I was right of course, she did know something that she thought I didn't know and tried to get me to ask her cos she herself didn't know whether she wanted to tell me or not. Haha so amusing lah. Actually, it was quite sweet of her, caring so much about something that concerns me but which, in fact, doesn't concern me at all! Confusing? try to work it out... you can do it!

So when I reached home, I purposely SMSed her to provoke her into spitting out whatever she wanted to but also didn't want to say. I know her so well, SMS really can provoke emotional responses from her. She tried to avoid the question and asked me to go sleep but I accused her of wanting to hai4 me and sure enough I got a call from her 2 seconds later to scold me for being mean. So typical Xinying. Cares more about friendship than anything else. Awww... So I decided not to torture her anymore and I said sorry and had a nice long icy bath.
Am I a psycho? Dunno... I'm just very intuitive and sometimes find it really funny that people think I don't know stuff that I've always known. Sorry if this really mucks up your logical brain.
I was very high and it felt as if nothing could spoil my good mood for a long long long time. I was so high that I had to wake up at 4am and go sleep on the floor in my mummy's room. Actually that was because my room had no aircon cos meiemi was sick.

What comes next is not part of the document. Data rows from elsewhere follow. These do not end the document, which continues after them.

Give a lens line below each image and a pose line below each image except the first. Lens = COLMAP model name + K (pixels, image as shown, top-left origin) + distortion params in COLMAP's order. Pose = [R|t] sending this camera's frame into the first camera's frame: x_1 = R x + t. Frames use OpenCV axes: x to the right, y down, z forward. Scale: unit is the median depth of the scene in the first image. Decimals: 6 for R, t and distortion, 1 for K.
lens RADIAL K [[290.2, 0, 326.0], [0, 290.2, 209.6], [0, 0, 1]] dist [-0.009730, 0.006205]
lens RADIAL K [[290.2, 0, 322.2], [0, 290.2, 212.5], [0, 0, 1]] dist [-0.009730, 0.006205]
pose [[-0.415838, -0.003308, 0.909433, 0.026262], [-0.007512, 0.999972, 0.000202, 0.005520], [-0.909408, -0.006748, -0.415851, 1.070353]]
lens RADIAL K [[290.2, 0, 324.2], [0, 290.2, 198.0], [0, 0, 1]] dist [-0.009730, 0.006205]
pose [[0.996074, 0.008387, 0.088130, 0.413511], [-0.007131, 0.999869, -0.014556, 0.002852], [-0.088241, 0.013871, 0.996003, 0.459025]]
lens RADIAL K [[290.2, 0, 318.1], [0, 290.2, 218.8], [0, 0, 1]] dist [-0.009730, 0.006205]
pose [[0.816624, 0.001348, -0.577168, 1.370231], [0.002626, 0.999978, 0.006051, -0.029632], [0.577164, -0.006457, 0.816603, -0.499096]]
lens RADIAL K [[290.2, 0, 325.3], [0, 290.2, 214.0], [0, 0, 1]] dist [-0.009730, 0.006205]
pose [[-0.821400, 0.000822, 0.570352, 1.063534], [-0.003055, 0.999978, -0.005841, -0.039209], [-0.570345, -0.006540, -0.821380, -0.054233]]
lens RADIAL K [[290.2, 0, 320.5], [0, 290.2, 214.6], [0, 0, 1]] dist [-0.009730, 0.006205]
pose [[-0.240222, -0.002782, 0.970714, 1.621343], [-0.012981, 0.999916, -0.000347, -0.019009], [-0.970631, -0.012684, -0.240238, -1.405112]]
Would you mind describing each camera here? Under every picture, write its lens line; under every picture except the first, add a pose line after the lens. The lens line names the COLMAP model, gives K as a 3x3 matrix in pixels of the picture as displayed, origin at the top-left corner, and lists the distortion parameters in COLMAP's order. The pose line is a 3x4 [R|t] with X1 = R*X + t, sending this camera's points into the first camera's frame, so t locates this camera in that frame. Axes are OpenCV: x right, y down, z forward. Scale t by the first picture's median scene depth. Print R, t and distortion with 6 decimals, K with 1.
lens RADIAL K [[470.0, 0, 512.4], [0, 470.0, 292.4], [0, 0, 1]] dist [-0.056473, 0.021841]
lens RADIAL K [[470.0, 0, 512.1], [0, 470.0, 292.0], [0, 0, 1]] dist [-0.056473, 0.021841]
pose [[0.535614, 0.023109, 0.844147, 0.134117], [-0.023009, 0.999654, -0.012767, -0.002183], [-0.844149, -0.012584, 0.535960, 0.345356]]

Had a series of werid dreams featuring xinying, liling, yingzhao, roy, lots of jumping prawns and, for some unknown reason, blue corn.

Sunday, October 10, 2004

Thanks to my good luck, I made it through the prelims alive and well! But then, I guess this kind of makes it unfair cos some of my more studious classmates didn't do so well. People like me who study the night before each paper compared to those who study the week of month before. Same grade. Sometimes the latter does worse.
Why?
The age-old question: Nature or Nurture?
Another age old question: Good Brains or Good Luck?
I hope I get lucky again in the A Levels coming soon to an exam hall near me.